“Clarice Bean is utterly a charmer.” —Publishers Weekly
It's not easy to concentrate at school when mysterious things are happening all around you. In fact, Clarice Bean is starting to feel just like her favorite heroine: Ruby Redfort, schoolgirl detective. Clarice and her utterly best friend, Betty Moody, are planning to ace their book project about Ruby and win the class prize, until Betty disappears into thin air, and horrible teacher Mrs. Wilberton teams Clarice up with the naughtiest boy in school. Will her new partner ruin everything? Will Betty ever come back? And what on earth happened to the silver trophy everyone's hoping to win? Lauren Child introduces Clarice Bean in this reissue that will charm even the most capricious reader.
Lauren Child MBE is an English author and illustrator. She was the UK Children's Laureate from 2017-19.
Child grew up in Wiltshire as the middle child of three sisters and the daughter of two teachers. She has always been interested in the many aspects of childhood, from gazing into toy shop windows to watching American children's shows from the 1960s. After attending two Art Schools, she travelled for six months, still unsure about which career to embark upon.
Before writing and illustrating children's books Child started her own company 'Chandeliers for the People' making lampshades. It was only when she came to write and illustrate the book Clarice Bean, That's Me that she decided to devote her time to writing and illustrating books for children, which combines her fascination for childhood and her talent for designing and creating. Child gets her inspiration from other people's conversations or from seeing something funny happen.
Her book I Will Not Ever Never Eat A Tomato won the 2000 Kate Greenaway Medal. For the 50th anniversary of the Medal (1955–2005), a panel named it one of the top ten winning works, which comprised the shortlist for a public vote for the nation's favourite. It finished third in the public vote from that shortlist.
Premise/plot: Clarice Bean HATES school and hates her teacher. (It seems mutual. The teacher is depicted as unprofessionally mean. Of course, that could be Clarice Bean's perspective.) In this series book, Clarice Bean has to team up with a classmate (or two) and do a project (oral report? class presentation?) on a book. They have to choose a book that they've learned something from. The teacher is angry (angry enough to send to the principal) that Clarice wants to choose a fiction book and a mystery at that. Clarice LOVES the Ruby Redfort mystery series. (As do a few of her friends). But can these students find a way to prove that they've "learned something" from a mystery novel?
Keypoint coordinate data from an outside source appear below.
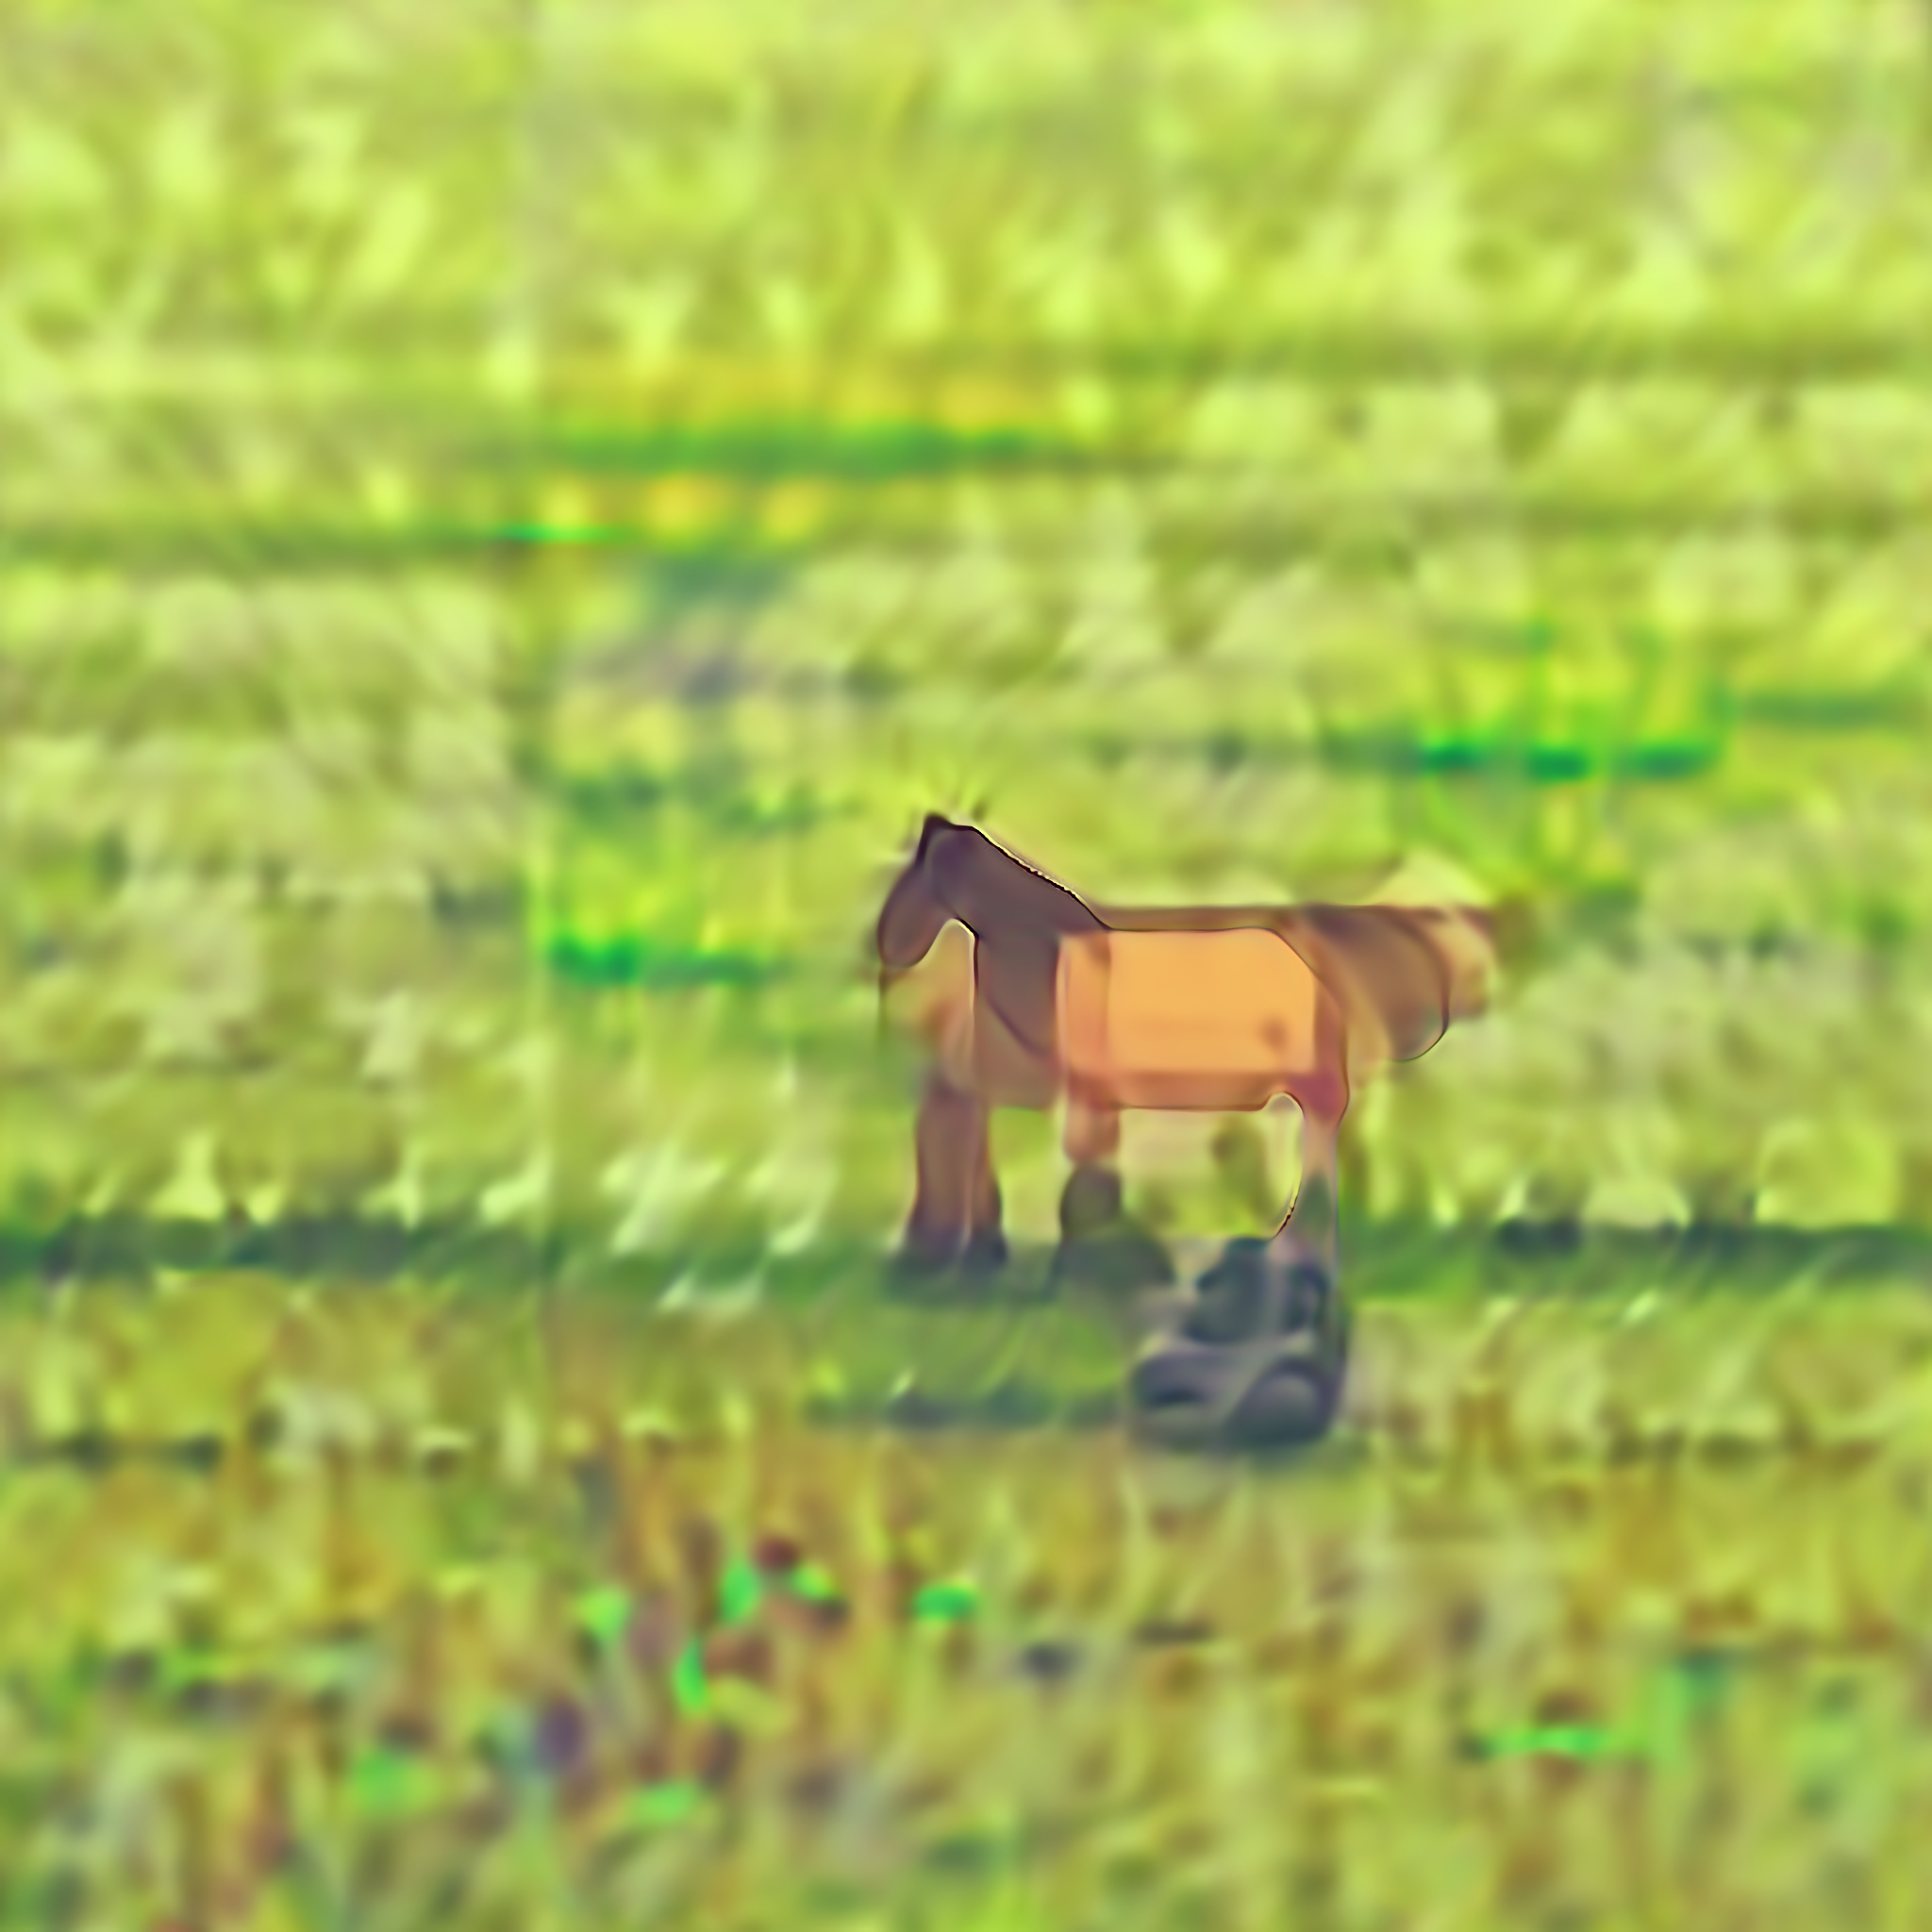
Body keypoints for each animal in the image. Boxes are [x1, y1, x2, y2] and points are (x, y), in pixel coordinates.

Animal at [875, 813, 1496, 1450]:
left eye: (910, 879)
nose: (885, 948)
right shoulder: (1072, 1098)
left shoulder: (1078, 1098)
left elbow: (1080, 1198)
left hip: (1316, 1099)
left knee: (1317, 1199)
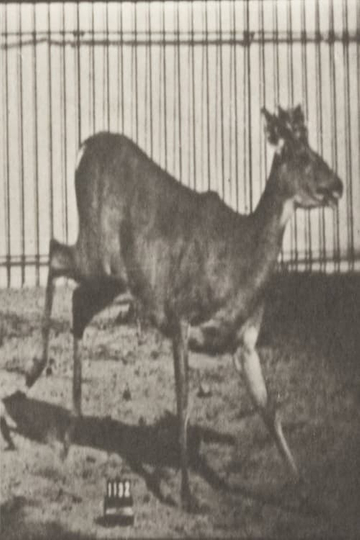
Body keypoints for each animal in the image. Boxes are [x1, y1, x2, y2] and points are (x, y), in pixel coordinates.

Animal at [23, 105, 342, 510]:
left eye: (316, 150)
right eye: (303, 157)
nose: (339, 185)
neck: (239, 259)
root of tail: (84, 147)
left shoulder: (244, 343)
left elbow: (270, 411)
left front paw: (305, 491)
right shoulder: (180, 317)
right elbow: (185, 406)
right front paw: (188, 494)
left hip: (113, 278)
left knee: (77, 302)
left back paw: (67, 438)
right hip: (97, 251)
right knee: (53, 254)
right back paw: (33, 372)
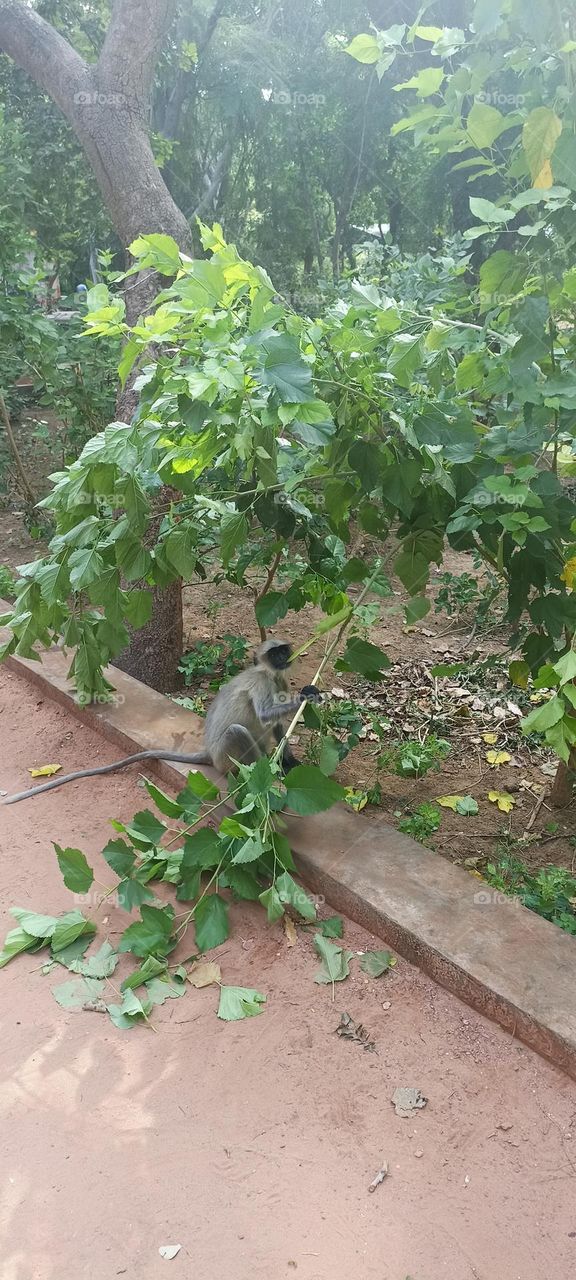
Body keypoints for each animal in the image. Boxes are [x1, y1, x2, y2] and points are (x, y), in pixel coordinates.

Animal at [3, 638, 322, 804]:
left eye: (284, 650)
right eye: (276, 653)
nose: (287, 655)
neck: (272, 675)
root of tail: (209, 753)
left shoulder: (280, 682)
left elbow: (277, 725)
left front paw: (290, 761)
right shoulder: (261, 682)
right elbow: (266, 714)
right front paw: (307, 695)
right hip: (225, 755)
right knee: (237, 731)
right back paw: (259, 776)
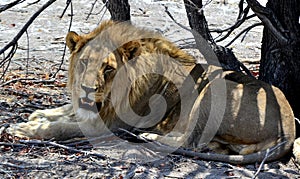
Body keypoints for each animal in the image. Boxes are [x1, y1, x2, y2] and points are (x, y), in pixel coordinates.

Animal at [7, 20, 296, 164]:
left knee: (189, 141)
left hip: (213, 90)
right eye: (84, 62)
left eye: (108, 69)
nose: (88, 89)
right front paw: (38, 115)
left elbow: (64, 127)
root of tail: (289, 128)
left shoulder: (110, 123)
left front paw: (23, 128)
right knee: (208, 145)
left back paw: (148, 136)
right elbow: (66, 110)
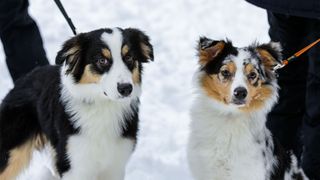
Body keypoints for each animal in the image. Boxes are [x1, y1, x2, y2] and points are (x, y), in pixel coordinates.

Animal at [0, 27, 154, 180]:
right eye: (102, 60)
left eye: (129, 57)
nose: (126, 88)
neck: (102, 106)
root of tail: (25, 78)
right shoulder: (74, 165)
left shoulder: (115, 165)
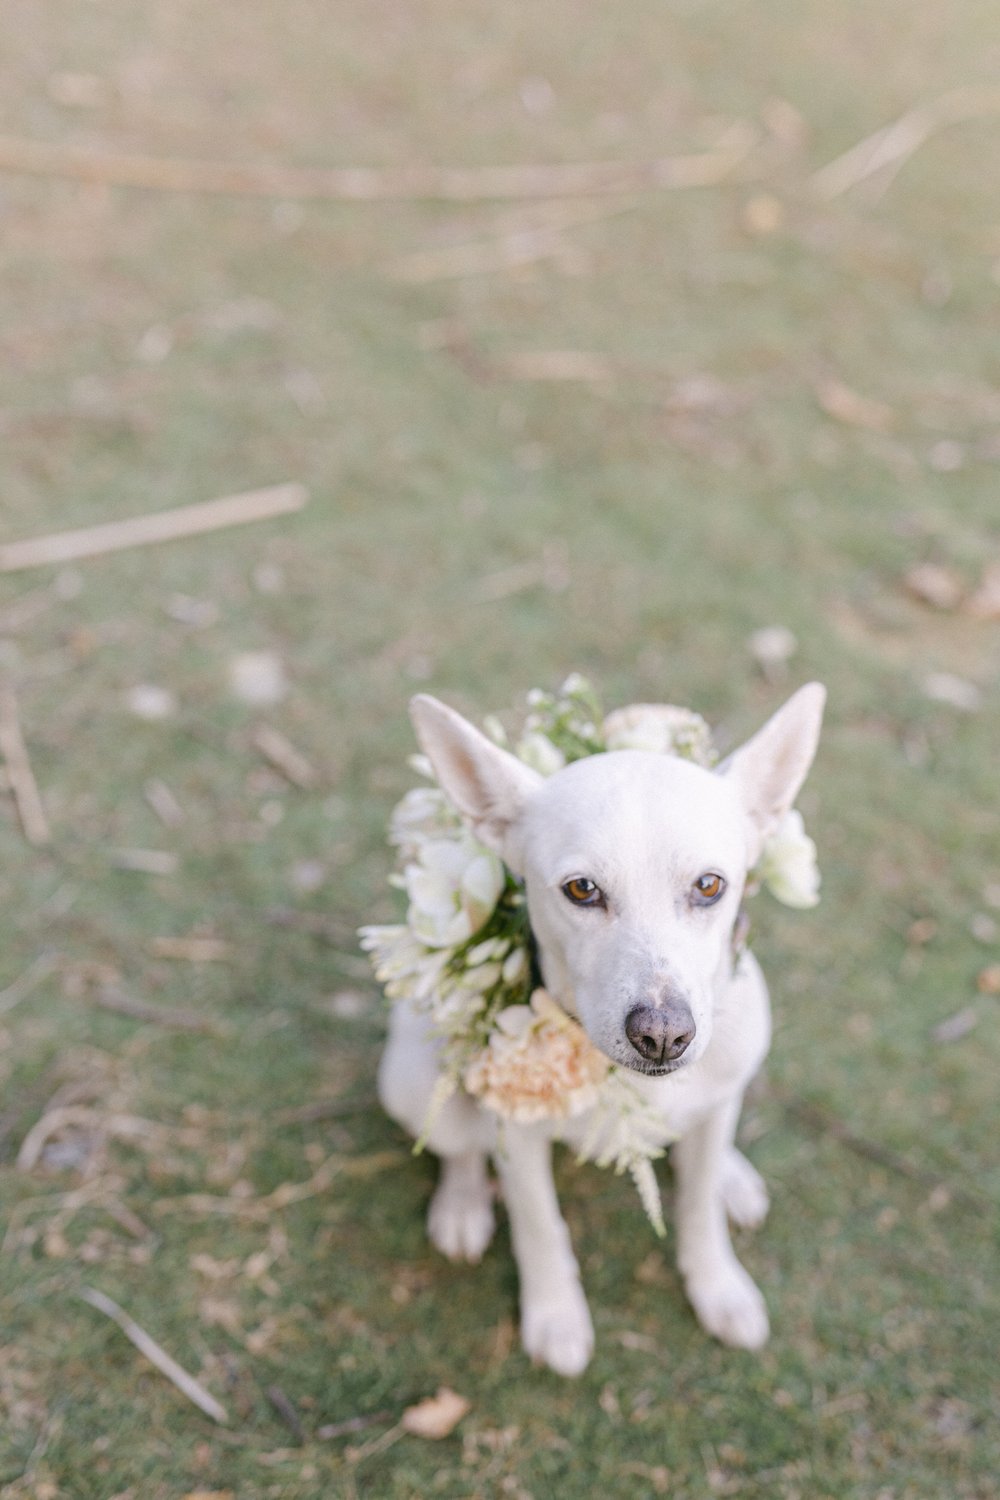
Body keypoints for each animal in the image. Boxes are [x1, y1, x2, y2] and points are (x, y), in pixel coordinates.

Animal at [379, 687, 827, 1374]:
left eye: (710, 885)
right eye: (582, 889)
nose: (663, 1035)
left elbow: (699, 1210)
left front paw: (717, 1285)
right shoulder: (519, 1138)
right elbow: (539, 1226)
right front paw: (555, 1315)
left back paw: (731, 1174)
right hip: (411, 1083)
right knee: (457, 1142)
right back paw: (461, 1204)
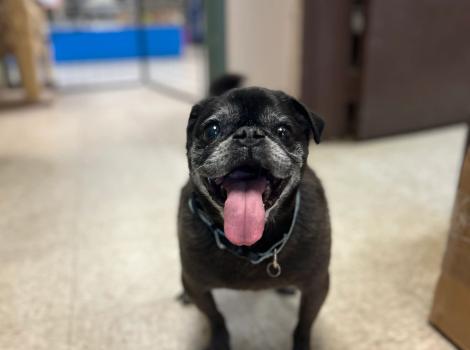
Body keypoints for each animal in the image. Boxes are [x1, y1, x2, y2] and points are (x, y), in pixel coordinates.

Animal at [176, 77, 330, 350]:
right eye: (212, 130)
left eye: (283, 131)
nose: (249, 133)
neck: (253, 247)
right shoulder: (197, 286)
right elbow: (216, 318)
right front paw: (219, 342)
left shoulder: (317, 286)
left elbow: (303, 326)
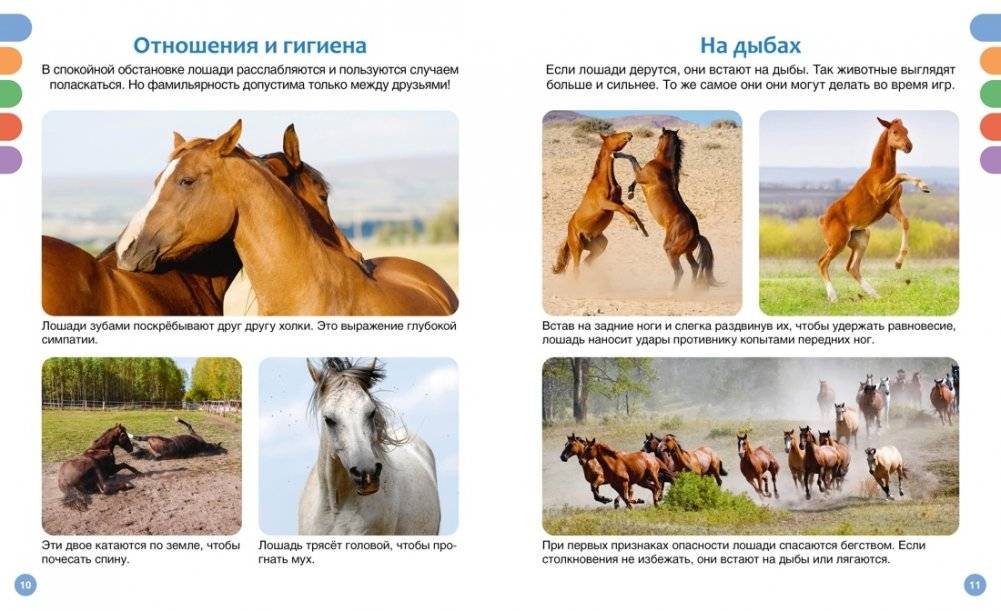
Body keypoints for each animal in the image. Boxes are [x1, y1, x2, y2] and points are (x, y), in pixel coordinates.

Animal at [552, 131, 648, 276]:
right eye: (613, 136)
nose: (629, 134)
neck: (605, 181)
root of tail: (568, 236)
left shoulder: (617, 200)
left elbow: (631, 211)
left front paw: (643, 230)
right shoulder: (606, 204)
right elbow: (621, 209)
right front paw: (633, 225)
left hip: (599, 246)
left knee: (587, 263)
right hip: (577, 249)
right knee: (576, 270)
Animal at [614, 128, 721, 289]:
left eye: (660, 137)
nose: (654, 152)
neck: (663, 165)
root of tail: (696, 234)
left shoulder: (641, 175)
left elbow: (632, 158)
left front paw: (615, 155)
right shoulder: (641, 176)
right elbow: (634, 172)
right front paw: (630, 192)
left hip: (671, 250)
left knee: (680, 271)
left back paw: (672, 291)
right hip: (687, 252)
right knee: (695, 266)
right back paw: (691, 289)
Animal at [817, 117, 931, 302]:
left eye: (907, 130)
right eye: (895, 131)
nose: (909, 146)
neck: (881, 172)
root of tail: (822, 220)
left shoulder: (892, 205)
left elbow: (905, 223)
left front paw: (898, 262)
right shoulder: (880, 195)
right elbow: (901, 175)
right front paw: (922, 185)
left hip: (861, 238)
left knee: (852, 267)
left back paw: (875, 294)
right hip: (838, 242)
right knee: (822, 262)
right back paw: (833, 297)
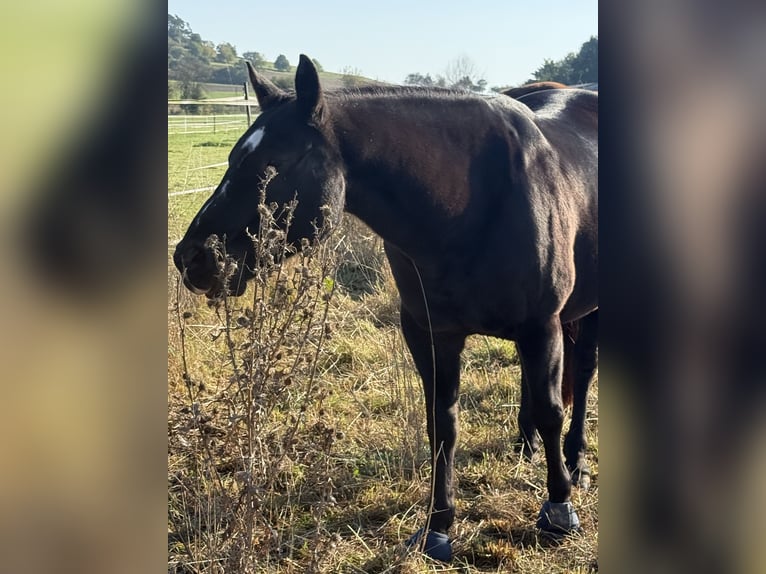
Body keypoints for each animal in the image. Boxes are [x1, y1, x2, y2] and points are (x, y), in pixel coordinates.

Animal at [173, 55, 598, 561]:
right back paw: (525, 443)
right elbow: (442, 425)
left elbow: (553, 411)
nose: (192, 257)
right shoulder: (430, 333)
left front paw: (558, 510)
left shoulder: (541, 325)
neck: (470, 203)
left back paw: (576, 461)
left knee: (583, 376)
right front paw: (437, 527)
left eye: (274, 164)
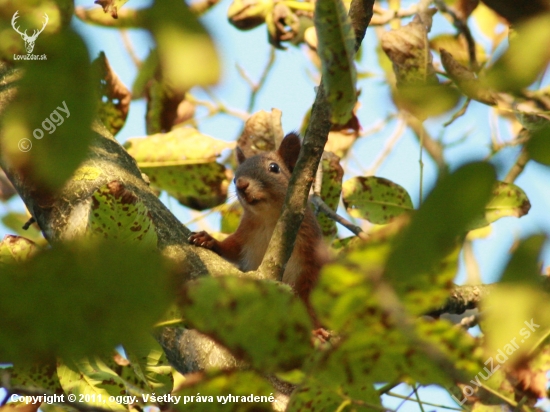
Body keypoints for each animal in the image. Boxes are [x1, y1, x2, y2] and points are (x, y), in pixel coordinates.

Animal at [190, 134, 328, 310]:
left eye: (274, 168)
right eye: (234, 179)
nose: (241, 184)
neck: (270, 220)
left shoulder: (311, 248)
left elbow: (310, 287)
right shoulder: (244, 235)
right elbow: (231, 248)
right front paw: (208, 240)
My thoughts: My library doesn't have many in this series. And they do not have the first book. This bothers me starting books in the middle of a series. I felt Clarice Bean was stream of consciousness of an ADHD kid. The way the story unfolds is just a bit all over the place. I think one thing that made this one a little odd--and I don't know if it's just this one book in the series or the whole series--is that the NOVEL Clarice is reading--the mystery novel starring Ruby Redfort--gets almost as many pages as the actual Clarice Bean novel. I would describe the book as a little jumpy/jittery. I didn't dislike it, but I almost don't know what to do with it. I feel like to make sense of it I would almost need to read the other books to see a fuller picture of Clarice Bean's world.
I do wish I'd written down the first sentence. I'm so used to books having previews available that I hardly write down sentences.